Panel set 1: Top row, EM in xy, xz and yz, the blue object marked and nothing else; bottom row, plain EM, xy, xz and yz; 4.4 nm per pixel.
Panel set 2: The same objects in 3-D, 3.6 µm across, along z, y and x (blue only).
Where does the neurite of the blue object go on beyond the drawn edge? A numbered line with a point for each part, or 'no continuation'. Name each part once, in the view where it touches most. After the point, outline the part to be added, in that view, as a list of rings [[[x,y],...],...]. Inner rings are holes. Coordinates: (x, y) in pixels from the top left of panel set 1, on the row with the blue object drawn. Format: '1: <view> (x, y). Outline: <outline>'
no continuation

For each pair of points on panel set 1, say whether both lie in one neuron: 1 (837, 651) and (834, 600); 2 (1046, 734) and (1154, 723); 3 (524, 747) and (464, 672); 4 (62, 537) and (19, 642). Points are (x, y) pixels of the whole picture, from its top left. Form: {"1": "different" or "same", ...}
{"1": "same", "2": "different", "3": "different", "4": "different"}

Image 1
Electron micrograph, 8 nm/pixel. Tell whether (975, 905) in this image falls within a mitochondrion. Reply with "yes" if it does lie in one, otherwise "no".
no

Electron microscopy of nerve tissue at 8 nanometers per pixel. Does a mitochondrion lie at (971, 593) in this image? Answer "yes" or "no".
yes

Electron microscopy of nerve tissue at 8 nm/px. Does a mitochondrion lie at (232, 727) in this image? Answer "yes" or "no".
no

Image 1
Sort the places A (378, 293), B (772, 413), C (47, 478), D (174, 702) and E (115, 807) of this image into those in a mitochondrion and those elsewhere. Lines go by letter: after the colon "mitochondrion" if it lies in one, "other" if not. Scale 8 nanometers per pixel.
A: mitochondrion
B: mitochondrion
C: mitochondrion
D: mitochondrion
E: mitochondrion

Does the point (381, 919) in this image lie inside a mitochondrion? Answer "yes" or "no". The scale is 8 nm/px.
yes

---+---

*ACTIVITY:* Reproduce the whole of the records exactly, so that no line differs from the source above.

*ANSWER FOR THE TASK:*
Panel set 1: Top row, EM in xy, xz and yz, the blue object marked and nothing else; bottom row, plain EM, xy, xz and yz; 4.4 nm per pixel.
Panel set 2: The same objects in 3-D, 3.6 µm across, along z, y and x (blue only).
Where does the neurite of the blue object go on beyond the drawn edge? A numbered line with a point for each part, or 'no continuation'. Name each part once, in the view where it touches most. After the point, outline the part to be added, in that view, as a list of rings [[[x,y],...],...]. Inner rings are holes. Coordinates: (x, y) in pixels from the top left of panel set 1, on the row with the blue object drawn. Format: '1: <view> (x, y). Outline: <outline>'
no continuation

For each pair of points on panel set 1, say whether both lie in one neuron: 1 (837, 651) and (834, 600); 2 (1046, 734) and (1154, 723); 3 (524, 747) and (464, 672); 4 (62, 537) and (19, 642). Points are (x, y) pixels of the whole picture, from its top left. Form: {"1": "different" or "same", ...}
{"1": "same", "2": "different", "3": "different", "4": "different"}

Image 1
Electron micrograph, 8 nm/pixel. Tell whether (975, 905) in this image falls within a mitochondrion. Reply with "yes" if it does lie in one, otherwise "no".
no

Electron microscopy of nerve tissue at 8 nanometers per pixel. Does a mitochondrion lie at (971, 593) in this image? Answer "yes" or "no".
yes

Electron microscopy of nerve tissue at 8 nm/px. Does a mitochondrion lie at (232, 727) in this image? Answer "yes" or "no".
no

Image 1
Sort the places A (378, 293), B (772, 413), C (47, 478), D (174, 702) and E (115, 807) of this image into those in a mitochondrion and those elsewhere. Lines go by letter: after the colon "mitochondrion" if it lies in one, "other" if not. Scale 8 nanometers per pixel.
A: mitochondrion
B: mitochondrion
C: mitochondrion
D: mitochondrion
E: mitochondrion

Does the point (381, 919) in this image lie inside a mitochondrion? Answer "yes" or "no". The scale is 8 nm/px.
yes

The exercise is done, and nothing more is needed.